[Records from a collection]

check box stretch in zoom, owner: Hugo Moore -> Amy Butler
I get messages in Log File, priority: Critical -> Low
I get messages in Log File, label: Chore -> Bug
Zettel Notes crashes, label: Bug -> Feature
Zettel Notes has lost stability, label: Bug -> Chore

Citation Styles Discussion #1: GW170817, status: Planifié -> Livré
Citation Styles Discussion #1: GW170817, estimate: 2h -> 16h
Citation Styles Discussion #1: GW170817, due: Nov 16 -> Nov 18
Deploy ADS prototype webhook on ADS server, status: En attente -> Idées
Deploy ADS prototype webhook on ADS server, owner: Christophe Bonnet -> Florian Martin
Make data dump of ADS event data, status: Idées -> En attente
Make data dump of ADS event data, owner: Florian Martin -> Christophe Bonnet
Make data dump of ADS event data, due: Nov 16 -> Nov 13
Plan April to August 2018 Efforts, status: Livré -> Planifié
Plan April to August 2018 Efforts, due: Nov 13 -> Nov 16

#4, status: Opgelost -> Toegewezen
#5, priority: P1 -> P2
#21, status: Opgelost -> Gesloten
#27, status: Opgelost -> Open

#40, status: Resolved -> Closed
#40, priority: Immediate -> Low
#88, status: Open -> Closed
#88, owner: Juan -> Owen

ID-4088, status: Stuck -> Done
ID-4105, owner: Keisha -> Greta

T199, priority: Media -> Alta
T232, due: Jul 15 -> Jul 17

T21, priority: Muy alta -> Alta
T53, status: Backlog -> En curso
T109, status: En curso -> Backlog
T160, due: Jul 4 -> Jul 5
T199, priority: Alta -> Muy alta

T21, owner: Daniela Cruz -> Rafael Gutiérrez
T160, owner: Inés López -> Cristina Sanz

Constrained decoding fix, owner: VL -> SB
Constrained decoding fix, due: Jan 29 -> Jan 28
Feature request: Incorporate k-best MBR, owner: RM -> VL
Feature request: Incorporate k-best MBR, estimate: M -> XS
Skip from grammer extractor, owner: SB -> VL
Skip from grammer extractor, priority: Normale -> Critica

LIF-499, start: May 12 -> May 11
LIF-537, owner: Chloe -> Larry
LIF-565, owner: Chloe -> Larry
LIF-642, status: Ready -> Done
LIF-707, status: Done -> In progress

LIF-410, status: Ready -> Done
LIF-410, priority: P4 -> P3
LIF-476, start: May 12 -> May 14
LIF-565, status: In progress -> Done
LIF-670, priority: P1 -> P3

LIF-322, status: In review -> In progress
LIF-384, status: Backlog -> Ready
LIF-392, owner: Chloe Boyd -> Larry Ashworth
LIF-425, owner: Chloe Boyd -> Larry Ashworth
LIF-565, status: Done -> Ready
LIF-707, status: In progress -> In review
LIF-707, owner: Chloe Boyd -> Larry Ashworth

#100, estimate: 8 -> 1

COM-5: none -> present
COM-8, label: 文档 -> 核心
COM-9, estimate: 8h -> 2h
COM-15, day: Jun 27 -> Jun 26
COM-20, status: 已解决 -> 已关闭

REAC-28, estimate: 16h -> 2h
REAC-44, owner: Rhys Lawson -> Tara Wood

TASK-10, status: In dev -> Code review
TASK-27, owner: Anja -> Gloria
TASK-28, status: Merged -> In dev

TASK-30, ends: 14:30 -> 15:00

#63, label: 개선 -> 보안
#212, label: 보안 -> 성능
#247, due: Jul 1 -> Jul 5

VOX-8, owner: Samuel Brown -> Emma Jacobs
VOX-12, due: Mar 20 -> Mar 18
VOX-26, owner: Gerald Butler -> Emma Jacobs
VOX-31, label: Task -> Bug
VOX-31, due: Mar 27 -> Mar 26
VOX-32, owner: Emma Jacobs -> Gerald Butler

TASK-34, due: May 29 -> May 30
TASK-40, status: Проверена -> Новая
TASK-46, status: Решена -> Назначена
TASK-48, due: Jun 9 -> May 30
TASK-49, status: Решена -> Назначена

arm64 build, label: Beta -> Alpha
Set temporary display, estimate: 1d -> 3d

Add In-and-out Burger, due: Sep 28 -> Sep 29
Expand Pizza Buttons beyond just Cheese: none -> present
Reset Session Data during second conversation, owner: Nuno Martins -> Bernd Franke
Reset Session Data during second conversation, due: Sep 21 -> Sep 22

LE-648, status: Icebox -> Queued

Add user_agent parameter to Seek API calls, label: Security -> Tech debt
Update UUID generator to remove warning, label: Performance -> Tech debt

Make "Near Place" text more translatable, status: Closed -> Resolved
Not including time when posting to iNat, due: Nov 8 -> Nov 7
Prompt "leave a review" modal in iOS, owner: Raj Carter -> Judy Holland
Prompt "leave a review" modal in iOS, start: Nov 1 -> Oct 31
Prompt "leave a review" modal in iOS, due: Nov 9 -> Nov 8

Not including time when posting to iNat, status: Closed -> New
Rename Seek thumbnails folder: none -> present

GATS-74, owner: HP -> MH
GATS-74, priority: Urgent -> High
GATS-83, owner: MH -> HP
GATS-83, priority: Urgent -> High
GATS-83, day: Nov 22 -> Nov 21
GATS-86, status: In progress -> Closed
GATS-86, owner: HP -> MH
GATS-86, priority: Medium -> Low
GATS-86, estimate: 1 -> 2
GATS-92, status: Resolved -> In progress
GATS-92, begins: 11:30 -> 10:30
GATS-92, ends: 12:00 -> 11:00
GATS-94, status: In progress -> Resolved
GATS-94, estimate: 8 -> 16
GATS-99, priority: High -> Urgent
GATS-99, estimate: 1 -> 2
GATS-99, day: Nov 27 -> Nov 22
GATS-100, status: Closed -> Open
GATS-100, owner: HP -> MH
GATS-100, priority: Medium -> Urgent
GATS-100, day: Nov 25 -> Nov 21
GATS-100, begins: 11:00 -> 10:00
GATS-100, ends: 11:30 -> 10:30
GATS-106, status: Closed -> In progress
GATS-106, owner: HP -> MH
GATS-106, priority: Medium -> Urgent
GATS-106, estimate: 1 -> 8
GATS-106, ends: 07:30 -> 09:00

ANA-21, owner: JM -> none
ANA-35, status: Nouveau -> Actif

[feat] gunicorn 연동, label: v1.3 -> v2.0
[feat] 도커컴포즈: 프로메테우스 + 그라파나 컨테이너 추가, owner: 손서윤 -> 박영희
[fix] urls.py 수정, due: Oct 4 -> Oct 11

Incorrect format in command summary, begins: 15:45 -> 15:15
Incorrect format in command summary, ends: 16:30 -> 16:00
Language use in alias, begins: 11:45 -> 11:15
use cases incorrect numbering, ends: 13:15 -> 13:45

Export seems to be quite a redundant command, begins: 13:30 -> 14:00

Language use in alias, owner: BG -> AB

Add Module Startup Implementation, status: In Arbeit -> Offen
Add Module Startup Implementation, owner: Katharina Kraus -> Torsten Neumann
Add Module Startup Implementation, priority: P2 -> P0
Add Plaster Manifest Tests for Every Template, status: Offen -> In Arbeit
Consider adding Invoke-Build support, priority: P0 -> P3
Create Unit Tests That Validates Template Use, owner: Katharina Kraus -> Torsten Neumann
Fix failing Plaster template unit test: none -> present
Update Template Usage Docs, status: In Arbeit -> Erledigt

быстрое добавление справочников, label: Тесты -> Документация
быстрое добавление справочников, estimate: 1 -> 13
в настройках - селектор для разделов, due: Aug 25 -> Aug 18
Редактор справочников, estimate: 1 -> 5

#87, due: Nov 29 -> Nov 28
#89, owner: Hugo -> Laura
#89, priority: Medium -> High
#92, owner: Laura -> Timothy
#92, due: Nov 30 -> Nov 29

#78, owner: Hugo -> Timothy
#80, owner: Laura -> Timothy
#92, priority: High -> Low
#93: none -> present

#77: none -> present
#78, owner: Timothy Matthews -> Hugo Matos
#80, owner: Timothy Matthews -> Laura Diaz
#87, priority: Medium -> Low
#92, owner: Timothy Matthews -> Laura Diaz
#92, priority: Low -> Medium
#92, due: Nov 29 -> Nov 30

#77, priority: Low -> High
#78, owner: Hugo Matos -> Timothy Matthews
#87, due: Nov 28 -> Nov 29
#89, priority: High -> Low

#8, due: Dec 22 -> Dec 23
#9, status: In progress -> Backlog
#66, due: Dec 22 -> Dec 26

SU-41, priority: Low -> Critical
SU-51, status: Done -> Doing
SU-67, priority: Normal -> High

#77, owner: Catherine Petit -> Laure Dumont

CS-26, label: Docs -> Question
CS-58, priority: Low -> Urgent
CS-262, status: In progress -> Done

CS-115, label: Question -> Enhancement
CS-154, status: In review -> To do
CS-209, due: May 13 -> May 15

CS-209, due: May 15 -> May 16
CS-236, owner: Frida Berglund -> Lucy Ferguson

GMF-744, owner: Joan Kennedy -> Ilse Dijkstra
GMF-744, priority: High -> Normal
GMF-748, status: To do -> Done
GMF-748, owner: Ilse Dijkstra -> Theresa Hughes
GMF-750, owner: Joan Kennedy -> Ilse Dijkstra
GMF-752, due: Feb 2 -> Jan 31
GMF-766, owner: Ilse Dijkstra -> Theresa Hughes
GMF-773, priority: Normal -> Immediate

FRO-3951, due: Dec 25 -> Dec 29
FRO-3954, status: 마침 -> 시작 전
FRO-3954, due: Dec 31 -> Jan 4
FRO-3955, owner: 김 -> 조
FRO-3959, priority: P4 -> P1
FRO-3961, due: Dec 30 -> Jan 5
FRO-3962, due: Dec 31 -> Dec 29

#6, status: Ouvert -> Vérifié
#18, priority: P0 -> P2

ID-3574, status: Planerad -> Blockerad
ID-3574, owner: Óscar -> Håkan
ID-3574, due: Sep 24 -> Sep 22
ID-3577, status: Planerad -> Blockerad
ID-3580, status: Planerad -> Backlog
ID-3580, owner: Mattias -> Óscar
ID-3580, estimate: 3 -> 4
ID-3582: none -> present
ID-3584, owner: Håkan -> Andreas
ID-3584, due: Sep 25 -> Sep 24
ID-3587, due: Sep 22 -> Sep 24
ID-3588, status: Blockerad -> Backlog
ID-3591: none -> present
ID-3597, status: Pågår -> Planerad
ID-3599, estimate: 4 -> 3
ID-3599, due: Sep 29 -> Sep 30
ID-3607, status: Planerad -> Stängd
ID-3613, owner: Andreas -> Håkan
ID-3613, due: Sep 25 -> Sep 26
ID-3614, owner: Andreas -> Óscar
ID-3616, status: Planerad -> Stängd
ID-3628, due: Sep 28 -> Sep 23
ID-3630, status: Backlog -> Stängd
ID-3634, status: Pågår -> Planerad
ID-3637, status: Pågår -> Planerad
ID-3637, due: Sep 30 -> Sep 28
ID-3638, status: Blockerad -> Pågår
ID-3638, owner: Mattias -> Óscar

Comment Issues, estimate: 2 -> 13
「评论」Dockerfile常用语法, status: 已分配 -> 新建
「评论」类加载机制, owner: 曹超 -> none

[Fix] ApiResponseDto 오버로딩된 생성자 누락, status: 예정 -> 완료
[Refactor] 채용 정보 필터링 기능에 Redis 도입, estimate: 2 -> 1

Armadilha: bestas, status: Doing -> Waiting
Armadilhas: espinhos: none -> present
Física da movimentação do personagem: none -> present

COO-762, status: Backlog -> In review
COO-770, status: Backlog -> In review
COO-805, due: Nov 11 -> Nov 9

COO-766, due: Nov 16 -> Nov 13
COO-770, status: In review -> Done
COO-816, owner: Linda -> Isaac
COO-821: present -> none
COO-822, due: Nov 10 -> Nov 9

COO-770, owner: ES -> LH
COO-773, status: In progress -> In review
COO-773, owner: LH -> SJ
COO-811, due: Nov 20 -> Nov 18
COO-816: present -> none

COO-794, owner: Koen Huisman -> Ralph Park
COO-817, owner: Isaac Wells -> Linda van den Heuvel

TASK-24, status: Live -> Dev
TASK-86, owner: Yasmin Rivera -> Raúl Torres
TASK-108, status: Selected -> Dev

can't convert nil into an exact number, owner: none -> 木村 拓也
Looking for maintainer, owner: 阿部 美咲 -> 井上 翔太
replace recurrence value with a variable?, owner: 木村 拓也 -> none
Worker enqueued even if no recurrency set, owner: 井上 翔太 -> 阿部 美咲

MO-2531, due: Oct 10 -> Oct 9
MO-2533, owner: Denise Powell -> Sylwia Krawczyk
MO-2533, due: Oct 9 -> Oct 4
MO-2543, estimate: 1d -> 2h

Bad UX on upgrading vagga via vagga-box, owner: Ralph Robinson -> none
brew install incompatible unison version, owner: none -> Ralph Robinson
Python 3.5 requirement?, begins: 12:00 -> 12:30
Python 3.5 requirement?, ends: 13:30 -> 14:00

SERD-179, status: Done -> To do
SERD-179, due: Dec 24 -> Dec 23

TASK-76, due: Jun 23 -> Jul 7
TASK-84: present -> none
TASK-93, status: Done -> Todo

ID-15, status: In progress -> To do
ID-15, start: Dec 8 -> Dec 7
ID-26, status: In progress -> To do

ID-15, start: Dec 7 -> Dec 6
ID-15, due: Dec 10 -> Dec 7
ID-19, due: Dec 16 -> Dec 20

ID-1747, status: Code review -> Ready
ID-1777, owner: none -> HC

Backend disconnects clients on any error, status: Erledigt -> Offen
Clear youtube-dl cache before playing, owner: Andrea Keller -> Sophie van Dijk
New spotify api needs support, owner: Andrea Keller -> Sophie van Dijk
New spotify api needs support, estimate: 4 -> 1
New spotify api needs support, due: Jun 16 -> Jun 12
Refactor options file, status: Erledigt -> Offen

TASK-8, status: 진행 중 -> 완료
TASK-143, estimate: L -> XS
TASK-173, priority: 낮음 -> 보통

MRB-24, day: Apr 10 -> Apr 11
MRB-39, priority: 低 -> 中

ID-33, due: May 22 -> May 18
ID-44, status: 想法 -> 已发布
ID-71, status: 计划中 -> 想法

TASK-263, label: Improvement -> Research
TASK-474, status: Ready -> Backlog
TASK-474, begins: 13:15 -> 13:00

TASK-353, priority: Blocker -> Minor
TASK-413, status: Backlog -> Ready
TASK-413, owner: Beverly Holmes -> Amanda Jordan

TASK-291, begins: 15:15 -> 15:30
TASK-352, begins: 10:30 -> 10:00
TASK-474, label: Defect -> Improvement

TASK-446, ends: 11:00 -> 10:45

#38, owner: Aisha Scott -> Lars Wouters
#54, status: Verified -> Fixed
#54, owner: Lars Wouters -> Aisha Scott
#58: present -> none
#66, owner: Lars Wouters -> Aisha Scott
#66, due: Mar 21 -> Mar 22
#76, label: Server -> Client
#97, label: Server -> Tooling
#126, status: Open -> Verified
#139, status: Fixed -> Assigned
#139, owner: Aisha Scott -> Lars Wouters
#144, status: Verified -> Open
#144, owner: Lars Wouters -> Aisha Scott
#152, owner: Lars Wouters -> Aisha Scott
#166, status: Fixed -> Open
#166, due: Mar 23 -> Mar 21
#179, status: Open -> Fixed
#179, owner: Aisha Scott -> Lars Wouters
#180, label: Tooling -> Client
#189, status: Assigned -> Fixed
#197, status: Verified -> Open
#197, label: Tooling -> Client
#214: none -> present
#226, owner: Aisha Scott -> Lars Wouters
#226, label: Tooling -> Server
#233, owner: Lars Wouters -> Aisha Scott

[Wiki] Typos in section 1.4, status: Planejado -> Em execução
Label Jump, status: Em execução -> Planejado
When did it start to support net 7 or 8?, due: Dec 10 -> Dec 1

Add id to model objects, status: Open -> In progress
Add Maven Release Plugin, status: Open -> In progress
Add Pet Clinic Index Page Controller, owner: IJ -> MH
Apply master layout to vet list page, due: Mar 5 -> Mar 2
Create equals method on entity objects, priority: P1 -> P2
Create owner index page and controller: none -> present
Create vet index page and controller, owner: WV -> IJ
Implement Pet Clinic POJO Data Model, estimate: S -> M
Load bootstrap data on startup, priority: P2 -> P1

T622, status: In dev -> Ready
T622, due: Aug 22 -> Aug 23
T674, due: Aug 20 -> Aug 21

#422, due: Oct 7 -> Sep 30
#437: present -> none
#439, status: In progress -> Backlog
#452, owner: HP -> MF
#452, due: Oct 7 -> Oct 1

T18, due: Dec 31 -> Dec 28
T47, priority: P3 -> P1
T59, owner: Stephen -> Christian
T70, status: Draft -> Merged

Task description: Nothing but the lines from the beginning of the records through the line with "Feature request: Incorporate k-best MBR, estimate: M" should appear, each printed exactly.

Result of the exercise:
check box stretch in zoom, owner: Hugo Moore -> Amy Butler
I get messages in Log File, priority: Critical -> Low
I get messages in Log File, label: Chore -> Bug
Zettel Notes crashes, label: Bug -> Feature
Zettel Notes has lost stability, label: Bug -> Chore

Citation Styles Discussion #1: GW170817, status: Planifié -> Livré
Citation Styles Discussion #1: GW170817, estimate: 2h -> 16h
Citation Styles Discussion #1: GW170817, due: Nov 16 -> Nov 18
Deploy ADS prototype webhook on ADS server, status: En attente -> Idées
Deploy ADS prototype webhook on ADS server, owner: Christophe Bonnet -> Florian Martin
Make data dump of ADS event data, status: Idées -> En attente
Make data dump of ADS event data, owner: Florian Martin -> Christophe Bonnet
Make data dump of ADS event data, due: Nov 16 -> Nov 13
Plan April to August 2018 Efforts, status: Livré -> Planifié
Plan April to August 2018 Efforts, due: Nov 13 -> Nov 16

#4, status: Opgelost -> Toegewezen
#5, priority: P1 -> P2
#21, status: Opgelost -> Gesloten
#27, status: Opgelost -> Open

#40, status: Resolved -> Closed
#40, priority: Immediate -> Low
#88, status: Open -> Closed
#88, owner: Juan -> Owen

ID-4088, status: Stuck -> Done
ID-4105, owner: Keisha -> Greta

T199, priority: Media -> Alta
T232, due: Jul 15 -> Jul 17

T21, priority: Muy alta -> Alta
T53, status: Backlog -> En curso
T109, status: En curso -> Backlog
T160, due: Jul 4 -> Jul 5
T199, priority: Alta -> Muy alta

T21, owner: Daniela Cruz -> Rafael Gutiérrez
T160, owner: Inés López -> Cristina Sanz

Constrained decoding fix, owner: VL -> SB
Constrained decoding fix, due: Jan 29 -> Jan 28
Feature request: Incorporate k-best MBR, owner: RM -> VL
Feature request: Incorporate k-best MBR, estimate: M -> XS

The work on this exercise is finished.